The trade unions, that in times of relative lull can be a bulwark of the right wing of the party, inevitably start to come under the pressure of the rank and file as the workers are forced to fight back as the crisis of capitalism deepens. This leads to a struggle for a militant leadership which pushes the unions to the left. And as the unions are organically linked to Labor, the ALP will also come under this pressure and a genuine left wing will emerge. Marxists and socialists should therefore defend the links while arguing for radical democratisation of union structures and the processes whereby affiliated unions influence ALP policy.

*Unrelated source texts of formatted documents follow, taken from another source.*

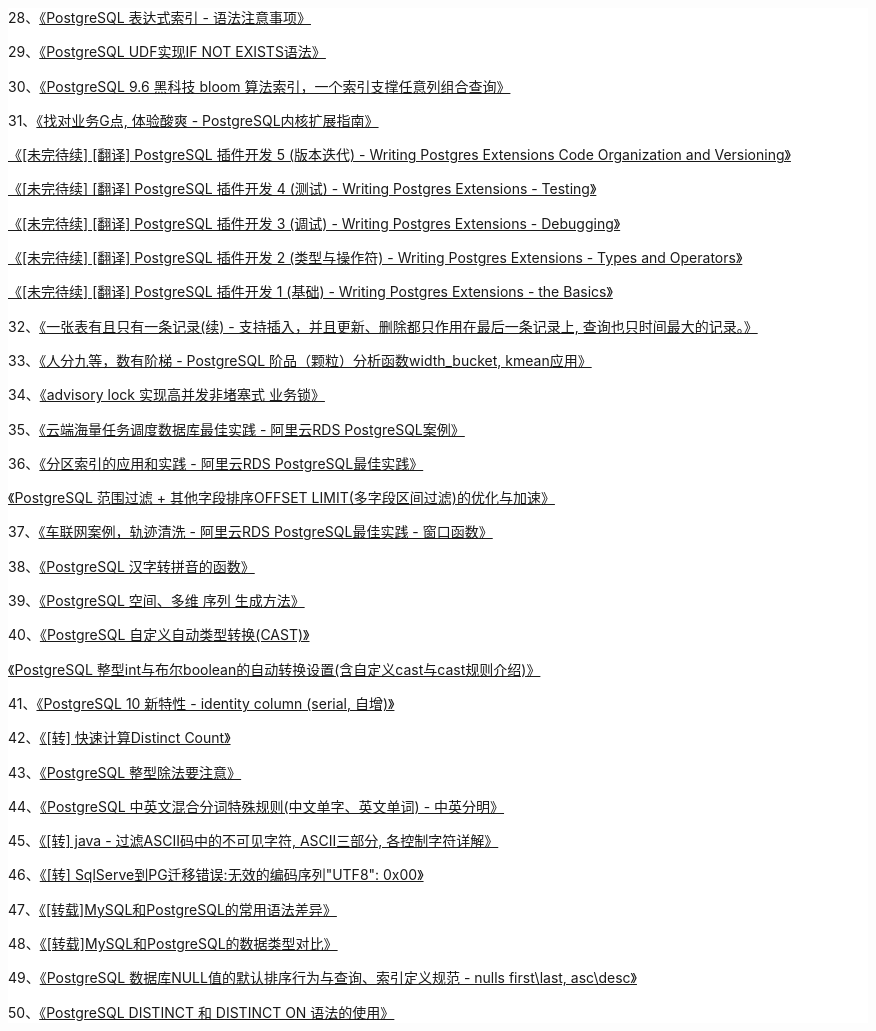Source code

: 28、[《PostgreSQL 表达式索引 - 语法注意事项》](../201608/20160803_02.md)  
  
29、[《PostgreSQL UDF实现IF NOT EXISTS语法》](../201706/20170605_02.md)  
  
30、[《PostgreSQL 9.6 黑科技 bloom 算法索引，一个索引支撑任意列组合查询》](../201605/20160523_01.md)  
  
31、[《找对业务G点, 体验酸爽 - PostgreSQL内核扩展指南》](../201606/20160626_01.md)  
  
[《[未完待续] [翻译] PostgreSQL 插件开发 5 (版本迭代) - Writing Postgres Extensions Code Organization and Versioning》](../201803/20180310_05.md)  
  
[《[未完待续] [翻译] PostgreSQL 插件开发 4 (测试) - Writing Postgres Extensions - Testing》](../201803/20180310_04.md)  
  
[《[未完待续] [翻译] PostgreSQL 插件开发 3 (调试) - Writing Postgres Extensions - Debugging》](../201803/20180310_03.md)  
  
[《[未完待续] [翻译] PostgreSQL 插件开发 2 (类型与操作符) - Writing Postgres Extensions - Types and Operators》](../201803/20180310_02.md)  
  
[《[未完待续] [翻译] PostgreSQL 插件开发 1 (基础) - Writing Postgres Extensions - the Basics》](../201803/20180310_01.md)  
  
32、[《一张表有且只有一条记录(续) - 支持插入，并且更新、删除都只作用在最后一条记录上, 查询也只时间最大的记录。》](../201707/20170711_02.md)  
  
33、[《人分九等，数有阶梯 - PostgreSQL 阶品（颗粒）分析函数width_bucket, kmean应用》](../201707/20170715_01.md)  
  
34、[《advisory lock 实现高并发非堵塞式 业务锁》](../201707/20170720_01.md)  
  
35、[《云端海量任务调度数据库最佳实践 - 阿里云RDS PostgreSQL案例》](../201707/20170720_02.md)  
  
36、[《分区索引的应用和实践 - 阿里云RDS PostgreSQL最佳实践》](../201707/20170721_01.md)  
  
[《PostgreSQL 范围过滤 + 其他字段排序OFFSET LIMIT(多字段区间过滤)的优化与加速》](../201801/20180122_02.md)  
  
37、[《车联网案例，轨迹清洗 - 阿里云RDS PostgreSQL最佳实践 - 窗口函数》](../201707/20170722_02.md)  
  
38、[《PostgreSQL 汉字转拼音的函数》](../201709/20170925_01.md)  
  
39、[《PostgreSQL 空间、多维 序列 生成方法》](../201709/20170925_03.md)  
  
40、[《PostgreSQL 自定义自动类型转换(CAST)》](../201710/20171013_03.md)  
  
[《PostgreSQL 整型int与布尔boolean的自动转换设置(含自定义cast与cast规则介绍)》](../201801/20180131_01.md)  
  
41、[《PostgreSQL 10 新特性 - identity column (serial, 自增)》](../201710/20171029_02.md)  
  
42、[《[转] 快速计算Distinct Count》](../201710/20171024_01.md)  
  
43、[《PostgreSQL 整型除法要注意》](../201710/20171025_03.md)  
  
44、[《PostgreSQL 中英文混合分词特殊规则(中文单字、英文单词) - 中英分明》](../201711/20171104_03.md)  
  
45、[《[转] java - 过滤ASCII码中的不可见字符, ASCII三部分, 各控制字符详解》](../201801/20180128_03.md)  
  
46、[《[转] SqlServe到PG迁移错误:无效的编码序列"UTF8": 0x00》](../201801/20180128_02.md)  
  
47、[《[转载]MySQL和PostgreSQL的常用语法差异》](../201801/20180117_02.md)  
  
48、[《[转载]MySQL和PostgreSQL的数据类型对比》](../201801/20180117_01.md)  
  
49、[《PostgreSQL 数据库NULL值的默认排序行为与查询、索引定义规范 - nulls first\last, asc\desc》](../201711/20171111_02.md)  
  
50、[《PostgreSQL DISTINCT 和 DISTINCT ON 语法的使用》](../201710/20171017_02.md)  
  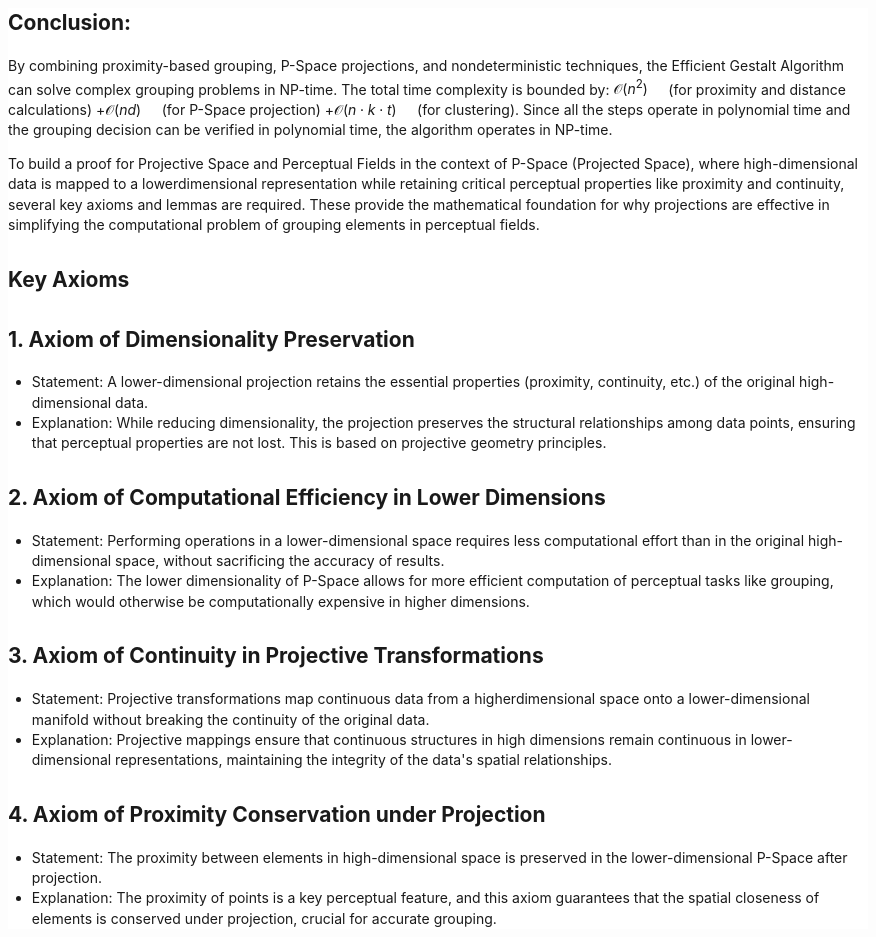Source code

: ## Conclusion:

By combining proximity-based grouping, P-Space projections, and nondeterministic techniques, the Efficient Gestalt Algorithm can solve complex grouping problems in NP-time. The total time complexity is bounded by:
$\mathcal{O}\left(n^{2}\right) \quad$ (for proximity and distance calculations) $+\mathcal{O}(n d) \quad$ (for P-Space projection) $+\mathcal{O}(n \cdot k \cdot t) \quad$ (for clustering).
Since all the steps operate in polynomial time and the grouping decision can be verified in polynomial time, the algorithm operates in NP-time.

To build a proof for Projective Space and Perceptual Fields in the context of P-Space (Projected Space), where high-dimensional data is mapped to a lowerdimensional representation while retaining critical perceptual properties like proximity and continuity, several key axioms and lemmas are required. These provide the mathematical foundation for why projections are effective in simplifying the computational problem of grouping elements in perceptual fields.

## Key Axioms

## 1. Axiom of Dimensionality Preservation

- Statement: A lower-dimensional projection retains the essential properties (proximity, continuity, etc.) of the original high-dimensional data.
- Explanation: While reducing dimensionality, the projection preserves the structural relationships among data points, ensuring that perceptual properties are not lost. This is based on projective geometry principles.


## 2. Axiom of Computational Efficiency in Lower Dimensions

- Statement: Performing operations in a lower-dimensional space requires less computational effort than in the original high-dimensional space, without sacrificing the accuracy of results.
- Explanation: The lower dimensionality of P-Space allows for more efficient computation of perceptual tasks like grouping, which would otherwise be computationally expensive in higher dimensions.


## 3. Axiom of Continuity in Projective Transformations

- Statement: Projective transformations map continuous data from a higherdimensional space onto a lower-dimensional manifold without breaking the continuity of the original data.
- Explanation: Projective mappings ensure that continuous structures in high dimensions remain continuous in lower-dimensional representations, maintaining the integrity of the data's spatial relationships.


## 4. Axiom of Proximity Conservation under Projection

- Statement: The proximity between elements in high-dimensional space is preserved in the lower-dimensional P-Space after projection.
- Explanation: The proximity of points is a key perceptual feature, and this axiom guarantees that the spatial closeness of elements is conserved under projection, crucial for accurate grouping.
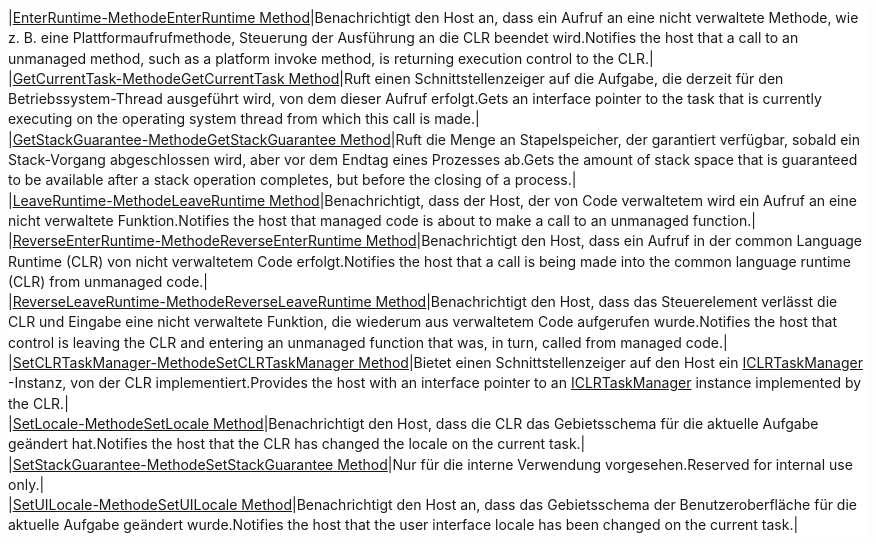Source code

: |[<span data-ttu-id="de17e-119">EnterRuntime-Methode</span><span class="sxs-lookup"><span data-stu-id="de17e-119">EnterRuntime Method</span></span>](../../../../docs/framework/unmanaged-api/hosting/ihosttaskmanager-enterruntime-method.md)|<span data-ttu-id="de17e-120">Benachrichtigt den Host an, dass ein Aufruf an eine nicht verwaltete Methode, wie z. B. eine Plattformaufrufmethode, Steuerung der Ausführung an die CLR beendet wird.</span><span class="sxs-lookup"><span data-stu-id="de17e-120">Notifies the host that a call to an unmanaged method, such as a platform invoke method, is returning execution control to the CLR.</span></span>|  
|[<span data-ttu-id="de17e-121">GetCurrentTask-Methode</span><span class="sxs-lookup"><span data-stu-id="de17e-121">GetCurrentTask Method</span></span>](../../../../docs/framework/unmanaged-api/hosting/ihosttaskmanager-getcurrenttask-method.md)|<span data-ttu-id="de17e-122">Ruft einen Schnittstellenzeiger auf die Aufgabe, die derzeit für den Betriebssystem-Thread ausgeführt wird, von dem dieser Aufruf erfolgt.</span><span class="sxs-lookup"><span data-stu-id="de17e-122">Gets an interface pointer to the task that is currently executing on the operating system thread from which this call is made.</span></span>|  
|[<span data-ttu-id="de17e-123">GetStackGuarantee-Methode</span><span class="sxs-lookup"><span data-stu-id="de17e-123">GetStackGuarantee Method</span></span>](../../../../docs/framework/unmanaged-api/hosting/ihosttaskmanager-getstackguarantee-method.md)|<span data-ttu-id="de17e-124">Ruft die Menge an Stapelspeicher, der garantiert verfügbar, sobald ein Stack-Vorgang abgeschlossen wird, aber vor dem Endtag eines Prozesses ab.</span><span class="sxs-lookup"><span data-stu-id="de17e-124">Gets the amount of stack space that is guaranteed to be available after a stack operation completes, but before the closing of a process.</span></span>|  
|[<span data-ttu-id="de17e-125">LeaveRuntime-Methode</span><span class="sxs-lookup"><span data-stu-id="de17e-125">LeaveRuntime Method</span></span>](../../../../docs/framework/unmanaged-api/hosting/ihosttaskmanager-leaveruntime-method.md)|<span data-ttu-id="de17e-126">Benachrichtigt, dass der Host, der von Code verwaltetem wird ein Aufruf an eine nicht verwaltete Funktion.</span><span class="sxs-lookup"><span data-stu-id="de17e-126">Notifies the host that managed code is about to make a call to an unmanaged function.</span></span>|  
|[<span data-ttu-id="de17e-127">ReverseEnterRuntime-Methode</span><span class="sxs-lookup"><span data-stu-id="de17e-127">ReverseEnterRuntime Method</span></span>](../../../../docs/framework/unmanaged-api/hosting/ihosttaskmanager-reverseenterruntime-method.md)|<span data-ttu-id="de17e-128">Benachrichtigt den Host, dass ein Aufruf in der common Language Runtime (CLR) von nicht verwaltetem Code erfolgt.</span><span class="sxs-lookup"><span data-stu-id="de17e-128">Notifies the host that a call is being made into the common language runtime (CLR) from unmanaged code.</span></span>|  
|[<span data-ttu-id="de17e-129">ReverseLeaveRuntime-Methode</span><span class="sxs-lookup"><span data-stu-id="de17e-129">ReverseLeaveRuntime Method</span></span>](../../../../docs/framework/unmanaged-api/hosting/ihosttaskmanager-reverseleaveruntime-method.md)|<span data-ttu-id="de17e-130">Benachrichtigt den Host, dass das Steuerelement verlässt die CLR und Eingabe eine nicht verwaltete Funktion, die wiederum aus verwaltetem Code aufgerufen wurde.</span><span class="sxs-lookup"><span data-stu-id="de17e-130">Notifies the host that control is leaving the CLR and entering an unmanaged function that was, in turn, called from managed code.</span></span>|  
|[<span data-ttu-id="de17e-131">SetCLRTaskManager-Methode</span><span class="sxs-lookup"><span data-stu-id="de17e-131">SetCLRTaskManager Method</span></span>](../../../../docs/framework/unmanaged-api/hosting/ihosttaskmanager-setclrtaskmanager-method.md)|<span data-ttu-id="de17e-132">Bietet einen Schnittstellenzeiger auf den Host ein [ICLRTaskManager](../../../../docs/framework/unmanaged-api/hosting/iclrtaskmanager-interface.md) -Instanz, von der CLR implementiert.</span><span class="sxs-lookup"><span data-stu-id="de17e-132">Provides the host with an interface pointer to an [ICLRTaskManager](../../../../docs/framework/unmanaged-api/hosting/iclrtaskmanager-interface.md) instance implemented by the CLR.</span></span>|  
|[<span data-ttu-id="de17e-133">SetLocale-Methode</span><span class="sxs-lookup"><span data-stu-id="de17e-133">SetLocale Method</span></span>](../../../../docs/framework/unmanaged-api/hosting/ihosttaskmanager-setlocale-method.md)|<span data-ttu-id="de17e-134">Benachrichtigt den Host, dass die CLR das Gebietsschema für die aktuelle Aufgabe geändert hat.</span><span class="sxs-lookup"><span data-stu-id="de17e-134">Notifies the host that the CLR has changed the locale on the current task.</span></span>|  
|[<span data-ttu-id="de17e-135">SetStackGuarantee-Methode</span><span class="sxs-lookup"><span data-stu-id="de17e-135">SetStackGuarantee Method</span></span>](../../../../docs/framework/unmanaged-api/hosting/ihosttaskmanager-setstackguarantee-method.md)|<span data-ttu-id="de17e-136">Nur für die interne Verwendung vorgesehen.</span><span class="sxs-lookup"><span data-stu-id="de17e-136">Reserved for internal use only.</span></span>|  
|[<span data-ttu-id="de17e-137">SetUILocale-Methode</span><span class="sxs-lookup"><span data-stu-id="de17e-137">SetUILocale Method</span></span>](../../../../docs/framework/unmanaged-api/hosting/ihosttaskmanager-setuilocale-method.md)|<span data-ttu-id="de17e-138">Benachrichtigt den Host an, dass das Gebietsschema der Benutzeroberfläche für die aktuelle Aufgabe geändert wurde.</span><span class="sxs-lookup"><span data-stu-id="de17e-138">Notifies the host that the user interface locale has been changed on the current task.</span></span>|  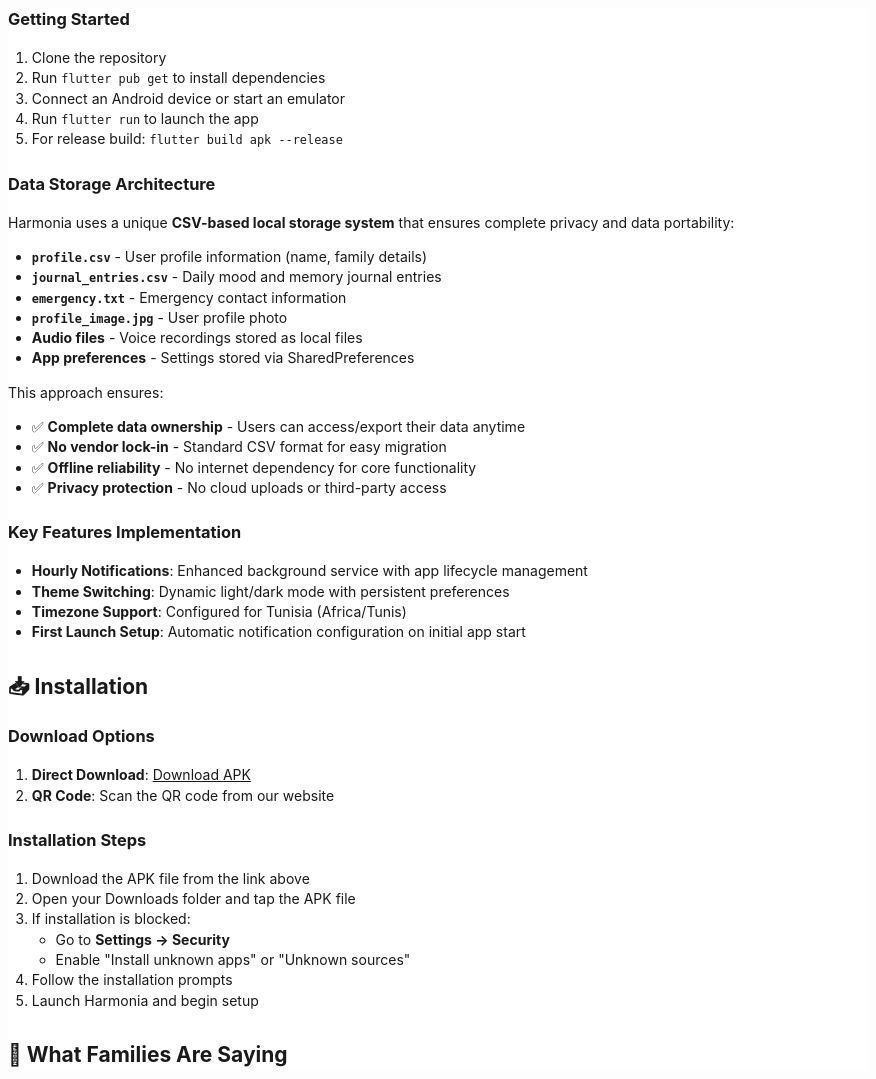 ### Getting Started
1. Clone the repository
2. Run `flutter pub get` to install dependencies
3. Connect an Android device or start an emulator
4. Run `flutter run` to launch the app
5. For release build: `flutter build apk --release`

### Data Storage Architecture
Harmonia uses a unique **CSV-based local storage system** that ensures complete privacy and data portability:

- **`profile.csv`** - User profile information (name, family details)
- **`journal_entries.csv`** - Daily mood and memory journal entries
- **`emergency.txt`** - Emergency contact information
- **`profile_image.jpg`** - User profile photo
- **Audio files** - Voice recordings stored as local files
- **App preferences** - Settings stored via SharedPreferences

This approach ensures:
- ✅ **Complete data ownership** - Users can access/export their data anytime
- ✅ **No vendor lock-in** - Standard CSV format for easy migration
- ✅ **Offline reliability** - No internet dependency for core functionality
- ✅ **Privacy protection** - No cloud uploads or third-party access

### Key Features Implementation
- **Hourly Notifications**: Enhanced background service with app lifecycle management
- **Theme Switching**: Dynamic light/dark mode with persistent preferences
- **Timezone Support**: Configured for Tunisia (Africa/Tunis)
- **First Launch Setup**: Automatic notification configuration on initial app start

## 📥 Installation

### Download Options

1. **Direct Download**: [Download APK](https://drive.google.com/file/d/1OsRNWXsDYrIwictacD5pFdjwMN3noyxj/view?usp=drive_link)
2. **QR Code**: Scan the QR code from our website

### Installation Steps

1. Download the APK file from the link above
2. Open your Downloads folder and tap the APK file
3. If installation is blocked:
   - Go to **Settings → Security**
   - Enable "Install unknown apps" or "Unknown sources"
4. Follow the installation prompts
5. Launch Harmonia and begin setup

## 💬 What Families Are Saying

Those who argue for a break in the link between Labor and the unions do so because they cannot see this perspective.

It is tempting to seek shortcuts and for many the campaign to elect Albanese has stirred up quite a bit of enthusiasm in the ranks of the party. Marxists need to take stock at this point and determine how we stand. The first point to be made is that Marxist theory represents the collective experience of the workers’ movement and we have been here many times before, in Australia and elsewhere. Harold Wilson, leader of the Labour Party in Britain in the 1960s through to the mid-1970s, once said that a left-wing manifesto is like a railway platform, “it is useful to get you on the train but you don’t take it with you” and this is even truer of party leadership contests than it is of parliamentary elections.

It is not the job of Marxists to act as cheerleaders to any particular candidate. The difference in policy between the two is minimal. It is more a question of what the ranks of Labor perceive Albanese to be, rather than him being a genuine left. We have to understand that a turn to the left in the labour movement will come on the basis of the coming struggles and while it will re-awaken the enthusiasm of many who are currently disenchanted, most of the forces of the new left will come from layers of young workers who are currently not part of the movement, some of whom may even be supporting the Palmer United Party at the moment.

Although Albanese seems to be lagging behind in the parliamentary caucus, i.e. among the ALP MPs, he probably has majority support in the party rank and file and it is quite possible that he could win the ballot. A victory for Albanese would represent a defeat for the right-wing party apparatus, but we should not foster illusions in him. From the very first day of election he will come under pressure from the ruling class and its hired lackeys in the media to make himself “electable”, i.e. to demonstrate that he represents no threat to capitalism. Whatever Albanese’s intentions may be now, without a socialist program and mass support he will quickly buckle under the pressure and move to the right. This will no doubt lead to disillusionment and anger among the rank and file of the ALP and among advanced workers and youth.

It is the task of Marxists to patiently and fraternally explain all this to the best ALP activists and, more importantly, to the workers and youth who are not in the Labor Party today. On that basis we will be able to draw to the banner of Marxism all the new layers that will be drawn into struggle in the coming period. On that basis a genuine Marxist tendency could be built within the Australian labor movement.